Dans une ile grecque, Panégyotis, le fils d'un des paysans les plus riches de l'île, rencontre les Néréides en cherchant un vétérinaire pour soigner ses moutons. Les Néréides, ces fées belles et nues, rafraichissantes sont très dangereuses car les regarder rend muet et idiot. Panégyotis se laissera-t-il séduire ? Une aventure qui peut mal finir.
Le moine Thérapion décide d'éliminer les nymphes Néréides qui ont pris l'habitude d'emmener les enfants danser au bord des précipices et les bloque dans une grotte où elles vont se transformer en hirondelles… Notre Dame des hirondelles est le nom d'une chapelle en Grèce et cette histoire fait partie de la mythologie grecque et en même temps chrétienne. le but du moine est d'éliminer les nymphes qui représentent le paganisme antique dans le domaine du mal, ce qui n'est pas le point de vue des paysans qui voient en elles des fées bienfaisantes…
Kostis est le nom d'un bandit de grands chemins.
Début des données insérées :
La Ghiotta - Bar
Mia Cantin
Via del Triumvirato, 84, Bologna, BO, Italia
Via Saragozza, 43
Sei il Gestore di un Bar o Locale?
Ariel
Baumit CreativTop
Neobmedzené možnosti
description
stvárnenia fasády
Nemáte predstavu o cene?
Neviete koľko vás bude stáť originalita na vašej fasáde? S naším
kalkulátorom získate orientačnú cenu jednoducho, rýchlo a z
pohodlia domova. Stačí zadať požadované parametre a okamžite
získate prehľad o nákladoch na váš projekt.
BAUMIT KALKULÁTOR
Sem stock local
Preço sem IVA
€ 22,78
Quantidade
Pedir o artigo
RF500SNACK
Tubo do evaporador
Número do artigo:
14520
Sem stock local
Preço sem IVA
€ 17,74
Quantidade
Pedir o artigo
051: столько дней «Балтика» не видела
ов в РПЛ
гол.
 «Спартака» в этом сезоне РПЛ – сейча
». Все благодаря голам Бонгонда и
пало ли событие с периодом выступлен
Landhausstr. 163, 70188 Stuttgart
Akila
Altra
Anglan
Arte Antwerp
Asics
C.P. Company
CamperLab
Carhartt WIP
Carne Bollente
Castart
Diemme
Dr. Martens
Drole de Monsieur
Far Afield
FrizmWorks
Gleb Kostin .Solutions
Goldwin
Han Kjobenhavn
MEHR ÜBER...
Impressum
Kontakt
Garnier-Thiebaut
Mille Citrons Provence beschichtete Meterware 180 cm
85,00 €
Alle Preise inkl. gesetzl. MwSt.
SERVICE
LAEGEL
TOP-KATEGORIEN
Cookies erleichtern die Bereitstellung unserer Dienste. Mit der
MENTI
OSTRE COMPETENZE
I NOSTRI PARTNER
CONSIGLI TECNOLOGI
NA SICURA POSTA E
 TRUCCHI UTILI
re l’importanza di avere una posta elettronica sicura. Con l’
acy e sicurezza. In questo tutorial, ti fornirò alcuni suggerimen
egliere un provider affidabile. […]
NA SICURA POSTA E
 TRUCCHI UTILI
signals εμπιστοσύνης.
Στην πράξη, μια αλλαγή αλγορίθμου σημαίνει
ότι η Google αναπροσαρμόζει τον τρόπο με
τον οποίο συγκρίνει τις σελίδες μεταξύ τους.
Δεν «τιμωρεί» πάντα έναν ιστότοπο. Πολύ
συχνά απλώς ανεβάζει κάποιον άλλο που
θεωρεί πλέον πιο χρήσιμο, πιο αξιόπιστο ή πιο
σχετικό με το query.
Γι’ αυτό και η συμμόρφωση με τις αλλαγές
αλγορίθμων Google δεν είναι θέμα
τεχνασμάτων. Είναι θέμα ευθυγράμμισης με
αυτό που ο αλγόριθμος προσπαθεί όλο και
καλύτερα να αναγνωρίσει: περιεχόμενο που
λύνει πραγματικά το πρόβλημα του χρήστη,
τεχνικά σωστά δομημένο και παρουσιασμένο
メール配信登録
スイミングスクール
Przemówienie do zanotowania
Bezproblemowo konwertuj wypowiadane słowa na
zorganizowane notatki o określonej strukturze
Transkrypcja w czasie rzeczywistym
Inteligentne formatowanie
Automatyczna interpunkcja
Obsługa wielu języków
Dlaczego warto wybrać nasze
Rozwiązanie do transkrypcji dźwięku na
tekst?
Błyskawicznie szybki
Des paysans parviennent à le capturer et l'égorgent. Aphrodissia a eu son mari, le pope du village, assassiné par Kostis et remercie les paysans pour cette vengeance. En vérité, Aphrodissia est veuve deux fois car Kostis était son amant à l'insu de tous. Et sur le bras de Kostis est tatoué le nom de sa maitresse. Aphrodissia doit donc récupérer le corps et le cacher afin d'éviter la lapidation…
Kâli allie la beauté à l'horreur et suscite le désir tout autant que l'effroi et va provoquer la colère des dieux…
Marko Kraliévitch est un homme juste et bienveillant en apparence, mais en réalité un infidèle à son peuple et l'affrontement avec un sage vieillard va le conduire au pire… Cette nouvelle n'a été ajoutée au recueil qu'en 1978 et vient d'une ballade serbe.
La dixième et dernière nouvelle de ce recueil évoque la vie d'un peintre qui peint sur commande. Cornelius Berg peint pour gagner sa vie, mais se faisant vieux, il n'a plus le coeur à l'ouvrage et ne trouve plus rien de beau à peindre… Cette dernière nouvelle vient comme un écho à la première, celle concernant Wang-Fô : alors Cornelius touche les objets qu'il ne peint plus…
Ce recueil forme un édifice à part dans l'oeuvre de Marguerite Yourcenar, le réel s'y faisant changeant et le rêve et le mythe apparaissant comme un nouveau langage, le tout dans un style dépouillé, concis mais toujours flamboyant.